> [TREŚĆ ZADANIA]:
Odpowiedz krótko na pytania do podanego fragmentu:
1. Ilu mnichów towarzyszyło Buddzie w drodze do miasta?
2. Na które kolano ukląkł Subhuti przed Buddą?
3. Jakie są zasługi miłości, gdy jest nieskończona?

> [PODANY FRAGMENT]:
########################################

(1) Tak słyszałem. Pewnego ranka, w czasie, kiedy Budda przebywał w pobliżu Śrawasti, w gaju dżety, posiadłości Anathapindiki, On i Jego towarzysze, w liczbie tysiąca dwustu pięćdziesięciu mnichów udali się do miasta, aby żebrać o żywność na śniadanie; i kiedy powrócili i skończyli posiłek, odłożyli swoje szaty i miski i obmyli stopy. Potem Budda zajął Swoje miejsce, a inni usiedli naprzeciw Niego.
(2) Spośród tego zgromadzenia powstał Czcigodny Subhuti. Odsłonił swe prawe ramię, ukląkł na prawe kolano, i, złączając razem swe dłonie, pokłonił się Buddzie. "Panie," powiedział, "Tathagato! Czczony Przez Świat! Jakże wspaniale, że dzięki Twojemu miłosierdziu jesteśmy chronieni i pouczani! Panie, gdy mężczyźni i kobiety oświadczają, że pragną podążać Ścieżką Bodhisattwy i pytają nas, jak powinni postępować, cóż powinniśmy im powiedzieć?
(3) "Dobry Subhuti," odpowiedział Budda, "za każdym razem, kiedy ktoś oświadcza, 'Pragnę podążać Ścieżką Bodhisattwy, ponieważ chcę zbawić wszystkie odczuwające istoty; i nie ma znaczenia, czy są to stworzenia ukształtowane w łonie, czy wylęgły się z jaja; czy cykle ich życia można zaobserwować, jak u ogrodowych dżdżownic, owadów i motyli; czy też pojawiają się one tajemniczo jak grzyby czy bogowie; albo czy potrafią głęboko myśleć, czy nie myślą wcale, ponieważ ślubuję doprowadzić każdą jedną istotę do Nirwany; i nie wcześniej, niż wszystkie one bezpiecznie się tam znajdą, zbiorę mą nagrodę i wejdę w Nirwanę!' wtedy, Subhuti, powinieneś przypomnieć takiemu podejmującemu ślubowanie, że chociażby wszystkie niezliczone istoty zostały w ten sposób wyzwolone, w rzeczywistości żadne istoty nie zostałyby wyzwolone. Bodhisattwa nie lgnie do złudzenia oddzielnej indywidualności albo istoty-ego do albo utożsamiania z osobą. W rzeczywistości, nie istnieje "ja", które wyzwala, ani "oni", którzy zostają wyzwoleni.
(4) "Co więcej, Subhuti, Bodhisattwa nie powinien być przywiązany do żadnych pragnień, czy są to pragnienia widoku czy dźwięku, zapachu, dotyku czy smaku czegoś, albo też są to pragnienia prowadzenia wielu do oświecenia. Bodhisattwa nie ulega ambicji. Jego miłość jest nieskończona i nie może być ograniczana przez osobiste przywiązania albo ambicje. Gdy miłość jest nieskończona, jej zasługi są niepoliczalne.

########################################

> [SUROWE DANE]:
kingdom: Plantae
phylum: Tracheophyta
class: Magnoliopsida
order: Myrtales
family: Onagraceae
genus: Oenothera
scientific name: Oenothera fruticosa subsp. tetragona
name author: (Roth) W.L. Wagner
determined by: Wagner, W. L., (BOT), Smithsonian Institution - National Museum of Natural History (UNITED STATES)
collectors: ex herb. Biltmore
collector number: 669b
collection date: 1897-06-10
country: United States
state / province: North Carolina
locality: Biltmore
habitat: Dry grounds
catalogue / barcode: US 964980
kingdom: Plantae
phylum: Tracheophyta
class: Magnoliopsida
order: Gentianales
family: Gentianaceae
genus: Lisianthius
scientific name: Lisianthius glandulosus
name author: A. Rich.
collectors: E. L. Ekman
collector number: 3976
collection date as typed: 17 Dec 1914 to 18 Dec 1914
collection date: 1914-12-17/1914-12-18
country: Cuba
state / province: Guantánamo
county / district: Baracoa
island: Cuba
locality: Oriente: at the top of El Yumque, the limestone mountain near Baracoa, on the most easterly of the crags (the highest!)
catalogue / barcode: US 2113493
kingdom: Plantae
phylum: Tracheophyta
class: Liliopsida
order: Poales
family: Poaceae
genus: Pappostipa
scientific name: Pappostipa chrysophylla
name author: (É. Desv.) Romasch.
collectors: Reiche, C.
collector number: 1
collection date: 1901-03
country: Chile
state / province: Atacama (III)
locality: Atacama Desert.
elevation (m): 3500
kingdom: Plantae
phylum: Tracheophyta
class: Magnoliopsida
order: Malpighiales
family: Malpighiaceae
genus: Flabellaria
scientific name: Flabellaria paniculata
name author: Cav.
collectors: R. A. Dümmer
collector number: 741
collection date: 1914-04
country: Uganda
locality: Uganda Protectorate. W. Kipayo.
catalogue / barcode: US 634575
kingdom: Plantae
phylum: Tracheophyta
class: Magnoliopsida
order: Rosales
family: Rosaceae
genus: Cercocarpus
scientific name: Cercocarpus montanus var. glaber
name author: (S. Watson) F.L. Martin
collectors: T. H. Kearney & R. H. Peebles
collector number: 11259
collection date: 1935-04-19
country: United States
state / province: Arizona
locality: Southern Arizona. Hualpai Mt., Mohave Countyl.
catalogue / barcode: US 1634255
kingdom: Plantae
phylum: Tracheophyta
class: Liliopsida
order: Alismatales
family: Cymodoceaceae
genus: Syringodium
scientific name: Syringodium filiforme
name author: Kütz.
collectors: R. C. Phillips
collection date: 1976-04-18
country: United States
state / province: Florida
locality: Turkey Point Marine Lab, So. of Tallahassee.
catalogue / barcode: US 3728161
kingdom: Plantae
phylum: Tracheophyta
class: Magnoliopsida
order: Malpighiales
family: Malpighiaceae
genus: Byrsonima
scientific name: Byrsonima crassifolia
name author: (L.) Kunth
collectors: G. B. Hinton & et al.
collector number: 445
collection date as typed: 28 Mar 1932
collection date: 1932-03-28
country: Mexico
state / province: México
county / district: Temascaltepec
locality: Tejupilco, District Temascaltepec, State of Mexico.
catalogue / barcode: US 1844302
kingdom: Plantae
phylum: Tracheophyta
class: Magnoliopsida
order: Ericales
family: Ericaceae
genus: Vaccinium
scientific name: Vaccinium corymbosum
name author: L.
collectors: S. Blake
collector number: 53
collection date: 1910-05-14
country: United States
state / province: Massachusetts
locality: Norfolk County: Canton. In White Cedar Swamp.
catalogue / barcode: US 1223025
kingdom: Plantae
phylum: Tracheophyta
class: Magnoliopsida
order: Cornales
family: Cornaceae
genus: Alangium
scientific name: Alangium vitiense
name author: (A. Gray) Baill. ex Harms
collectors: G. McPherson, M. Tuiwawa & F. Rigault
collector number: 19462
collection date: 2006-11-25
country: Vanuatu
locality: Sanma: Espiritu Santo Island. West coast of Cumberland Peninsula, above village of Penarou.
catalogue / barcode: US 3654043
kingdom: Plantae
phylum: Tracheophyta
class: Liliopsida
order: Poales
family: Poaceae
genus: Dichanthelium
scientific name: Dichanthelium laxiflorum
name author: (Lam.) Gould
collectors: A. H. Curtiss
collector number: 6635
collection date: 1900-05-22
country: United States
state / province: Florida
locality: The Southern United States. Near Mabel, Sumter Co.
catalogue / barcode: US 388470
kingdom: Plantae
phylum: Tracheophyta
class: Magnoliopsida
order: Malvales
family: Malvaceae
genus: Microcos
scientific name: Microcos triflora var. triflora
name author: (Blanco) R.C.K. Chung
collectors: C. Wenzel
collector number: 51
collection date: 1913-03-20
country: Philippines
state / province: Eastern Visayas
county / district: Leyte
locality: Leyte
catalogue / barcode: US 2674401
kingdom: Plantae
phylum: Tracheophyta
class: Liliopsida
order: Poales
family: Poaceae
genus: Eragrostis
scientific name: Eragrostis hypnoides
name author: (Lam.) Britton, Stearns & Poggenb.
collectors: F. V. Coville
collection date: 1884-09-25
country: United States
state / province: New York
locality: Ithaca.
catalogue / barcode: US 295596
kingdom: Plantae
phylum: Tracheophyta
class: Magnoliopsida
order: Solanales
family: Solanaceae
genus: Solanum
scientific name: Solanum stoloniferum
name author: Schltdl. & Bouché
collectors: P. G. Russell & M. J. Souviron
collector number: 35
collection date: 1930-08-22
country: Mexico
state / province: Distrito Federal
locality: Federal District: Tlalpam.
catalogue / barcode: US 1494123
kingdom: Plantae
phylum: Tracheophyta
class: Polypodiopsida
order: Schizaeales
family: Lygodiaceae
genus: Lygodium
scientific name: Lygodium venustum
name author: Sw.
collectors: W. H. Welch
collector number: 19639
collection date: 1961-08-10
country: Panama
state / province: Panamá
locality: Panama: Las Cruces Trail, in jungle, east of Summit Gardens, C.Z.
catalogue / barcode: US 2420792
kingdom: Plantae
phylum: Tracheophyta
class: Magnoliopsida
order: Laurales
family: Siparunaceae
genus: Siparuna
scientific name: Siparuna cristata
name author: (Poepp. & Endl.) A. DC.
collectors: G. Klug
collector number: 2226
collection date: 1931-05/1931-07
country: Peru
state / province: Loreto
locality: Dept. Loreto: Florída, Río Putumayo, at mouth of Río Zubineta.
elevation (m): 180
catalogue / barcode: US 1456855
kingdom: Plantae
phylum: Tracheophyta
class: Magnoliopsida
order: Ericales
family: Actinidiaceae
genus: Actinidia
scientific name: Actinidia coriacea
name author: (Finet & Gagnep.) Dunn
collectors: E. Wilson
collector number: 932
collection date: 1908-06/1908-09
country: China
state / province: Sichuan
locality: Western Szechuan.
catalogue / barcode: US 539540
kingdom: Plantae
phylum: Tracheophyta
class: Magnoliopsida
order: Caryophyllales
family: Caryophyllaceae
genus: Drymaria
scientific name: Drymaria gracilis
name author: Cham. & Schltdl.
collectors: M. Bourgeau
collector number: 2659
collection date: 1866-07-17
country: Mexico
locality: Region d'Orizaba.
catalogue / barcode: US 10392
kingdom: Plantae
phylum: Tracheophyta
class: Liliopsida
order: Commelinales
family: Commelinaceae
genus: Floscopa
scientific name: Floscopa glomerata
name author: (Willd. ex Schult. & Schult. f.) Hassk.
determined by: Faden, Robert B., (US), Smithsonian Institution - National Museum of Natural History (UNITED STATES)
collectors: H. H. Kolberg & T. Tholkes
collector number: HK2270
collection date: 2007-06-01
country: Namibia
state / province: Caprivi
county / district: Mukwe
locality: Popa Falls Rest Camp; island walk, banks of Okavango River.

########################################

> [ODPOWIEDŹ PONIŻEJ]:
1. Tysiąc dwustu pięćdziesięciu.
2. Na prawe kolano.
3. Niepoliczalne.